Es gibt Handlungsbedarf
Krischer gab daher auch an, dass man die Hürden für Liefereinstellungen erhöhen und das Instrument der Grund- und Ersatzversorgung auf neue Füße stellen wolle. Das Ministerium werde außerdem Vorschläge machen, wie die unseriösen Wettbewerber von der Bundesnetzagentur besser herausgefiltert werden. „Dass rund einer Million Gas- und Stromkunden innerhalb kürzester Zeit gekündigt wird, darf sich so nicht wiederholen“, so der Politiker. Das Wirtschafts- und Klimaschutzministerium das Bundesumwelt- und Verbraucherschutzministerium, die Bundesnetzagentur und das Bundeskartellamt sind sich im Grunde einig: Es muss sich einiges ändern. Der Verbraucherzentrale Bundesverband (vzbv) begrüßt das - die Verbraucher werden es auch begrüßen. Noch ist allerdings alles wie gehabt und damit vor allem teuer. So gibt es ein Positionspapier des Verbraucherzentrale Bundesverbands. Hier heißt es mit Blick auf die Kündigung von Verträgen, dass Verbraucherinnen und Verbraucher bei Neukundentarifen teils bis zu 1654 Euro mehr im Jahr zahlen müssen als Bestandskunden. Indes kommentierte auch der Bundesverband der Energie- und Wasserwirtschaft (BDEW) den Vorschlag von Krischer. Der setze grundsätzlich an den richtigen Stellschrauben an, um zukünftig ähnliche Situationen zu entschärfen.

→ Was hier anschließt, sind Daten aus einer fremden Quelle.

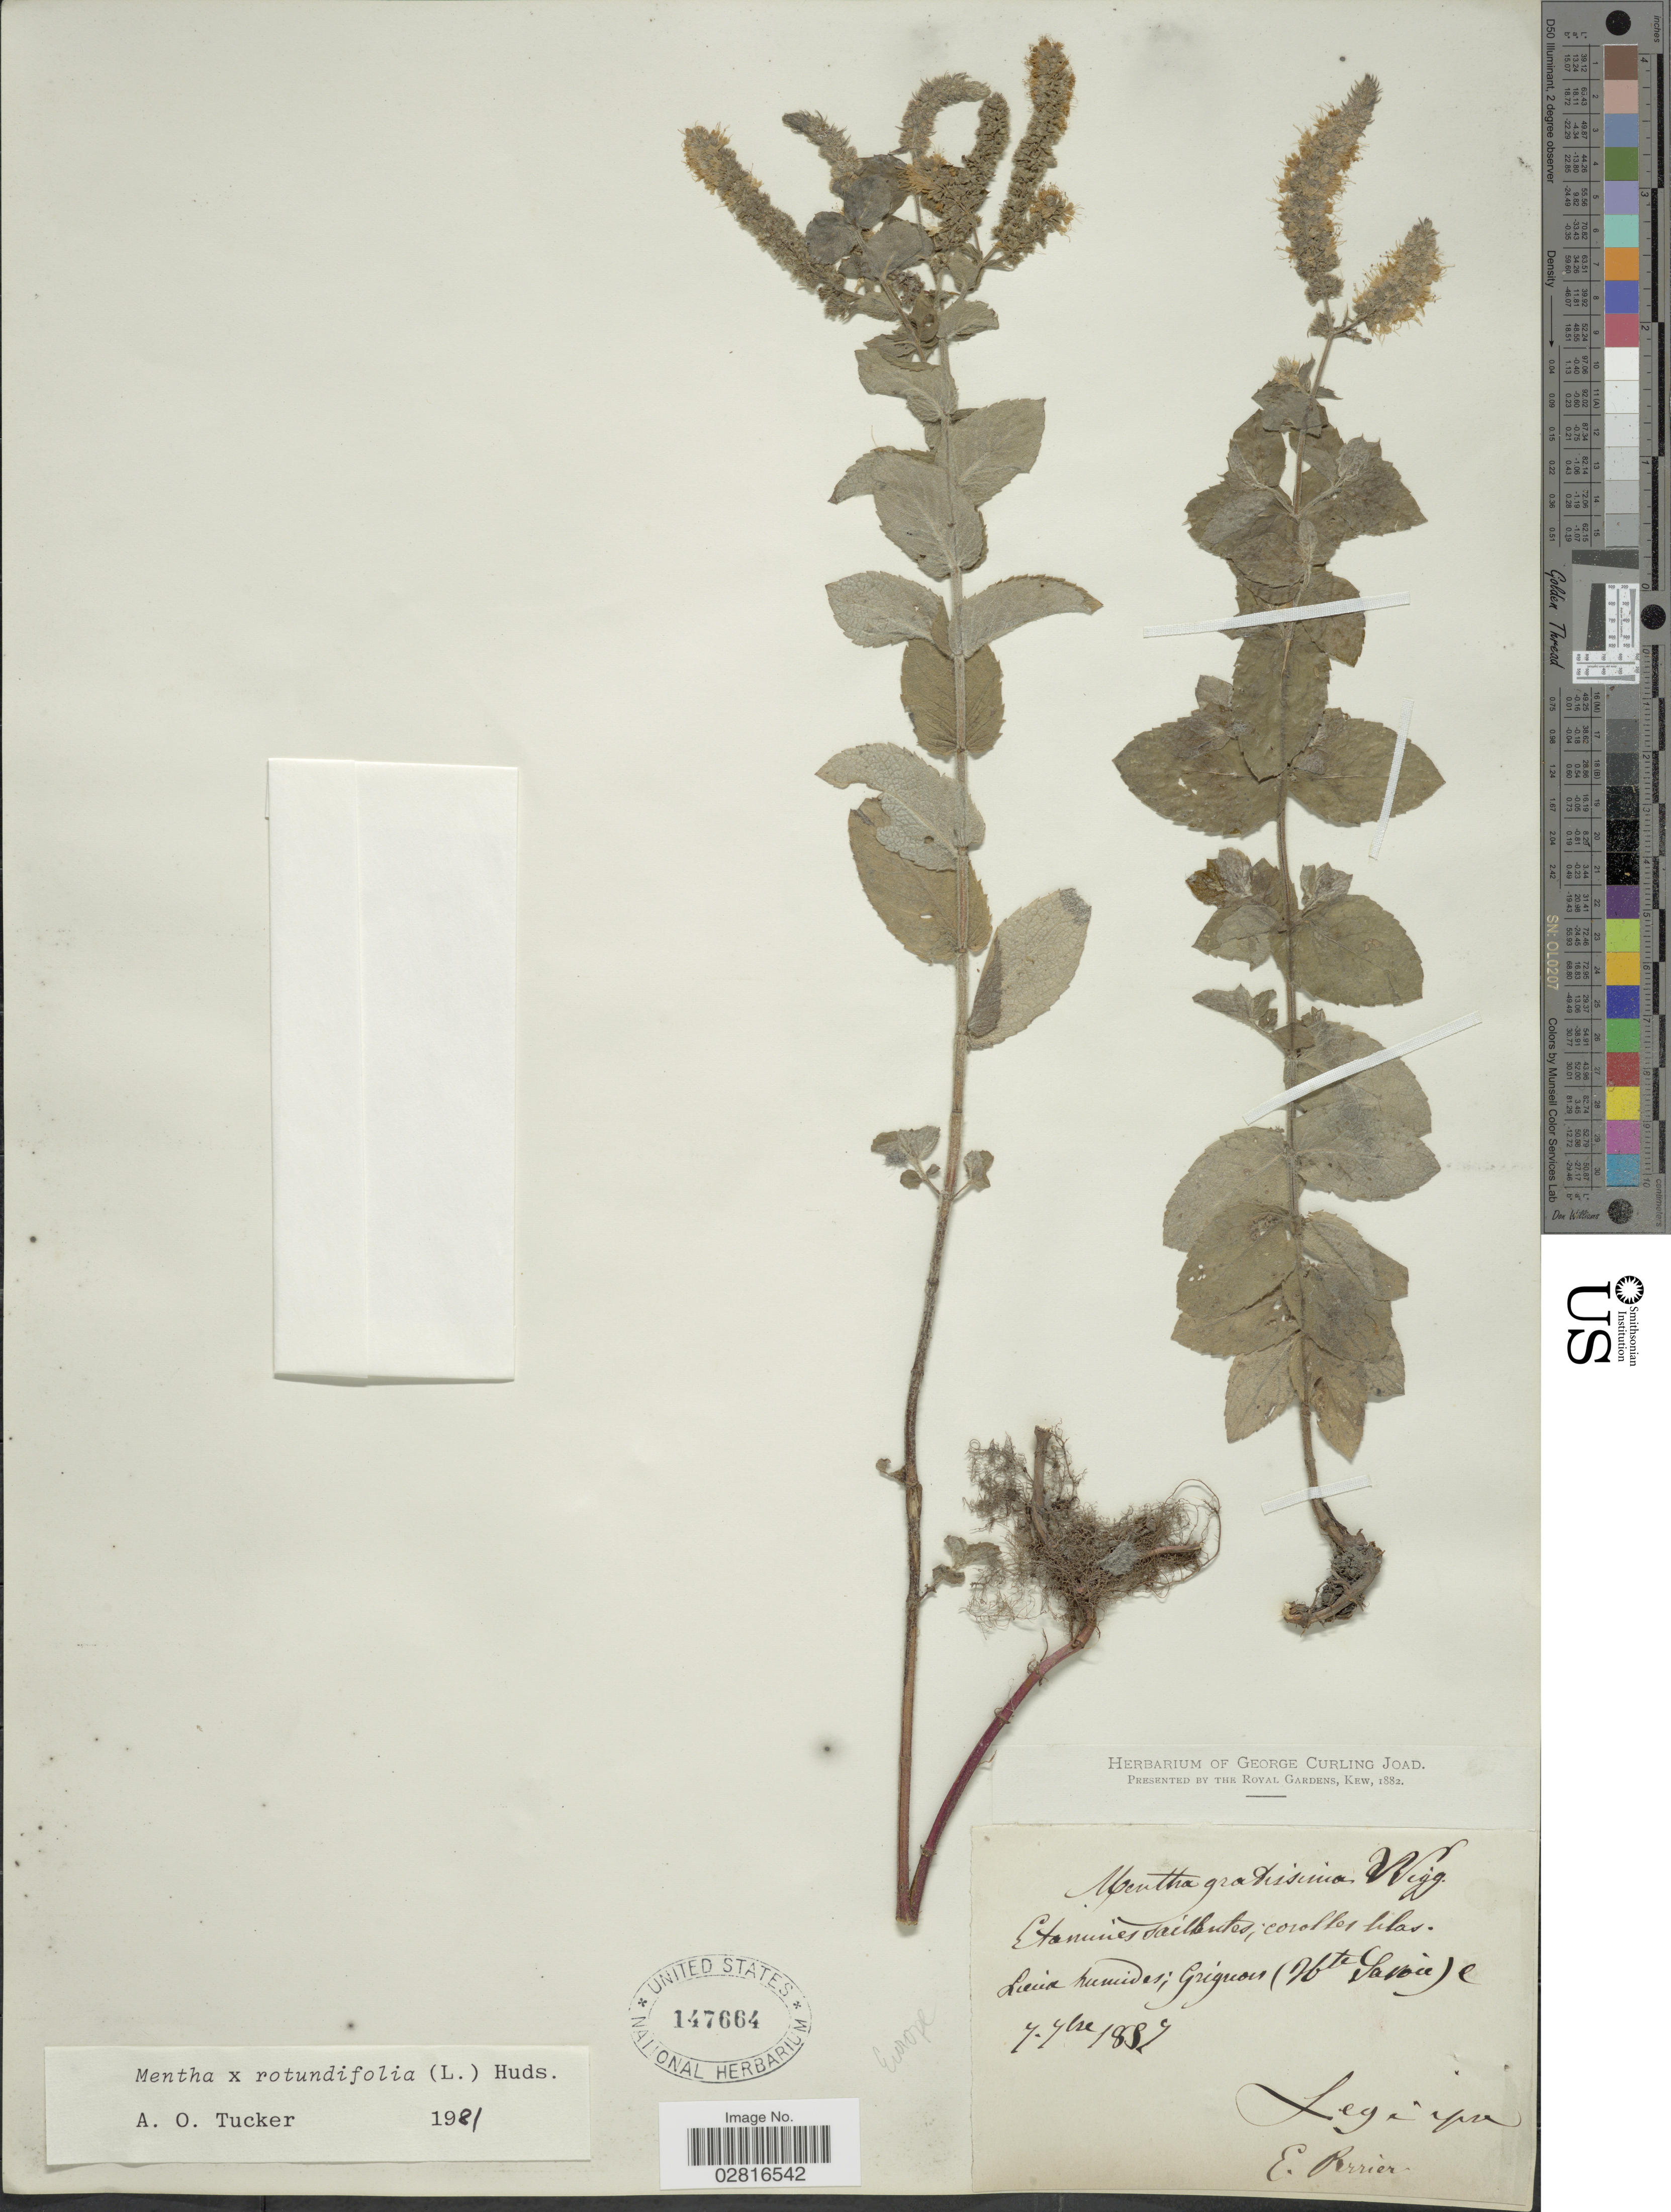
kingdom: Plantae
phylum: Tracheophyta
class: Magnoliopsida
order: Lamiales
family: Lamiaceae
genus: Mentha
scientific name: Mentha rotundifolia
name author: (L.) Huds.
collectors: E. Perrier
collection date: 1889-09-07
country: France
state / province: Auvergne-Rhône-Alpes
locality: Lieux humides; Grigreou (Hte Savoie). Europe.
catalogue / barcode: US 147664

Die Suche nach dem passendem Tarif
Die Verbraucherzentralen haben einige Tipps für alle Verbraucher, die ganz aktuell in der unangenehmen Lage sind, einen neuen Versorger suchen zu müssen. Demnach sollten man zum Beispiel neben dem Preis auch Punkte wie kurze Laufzeiten und Kündigungsfristen beachten. Genau informieren man sich auch zu Bonus-Tarifen, Preisgarantien, Ökostrom und Online-Tarifen. Die Ersparnis beim Anbieterwechsel sei in vielen Städten gering, manchmal sei sogar die Grundversorgung am günstigsten. Zwar weist die Verbraucherzentrale darauf hin, dass Vergleichsportale sind aktuell nur eingeschränkt nutzbar seien. Gleichzeitig gibt es dort aber auch den Hinweis, dass die Portale eine Orientierung über die Preise geben könne - diese Einschätzung bezieht sich am Ende auf die Tatsache, dass die Preise, die man online sieht, nicht zwingend tagesaktuell sein müssen. Wer sich gut informiert, kann aber durchaus weiterhin die Preise vergleichen und für sich den passenden Tarif finden - empfehlenswert ist dabei auch ein Blick auf die Laufzeit des Vertrags. Wer monatlich oder zum Quartal kündigen kann, kann jeweils wieder in einen günstigeren Vertrag einsteigen - aktuell ist das noch immer eine Möglichkeit, zu sparen.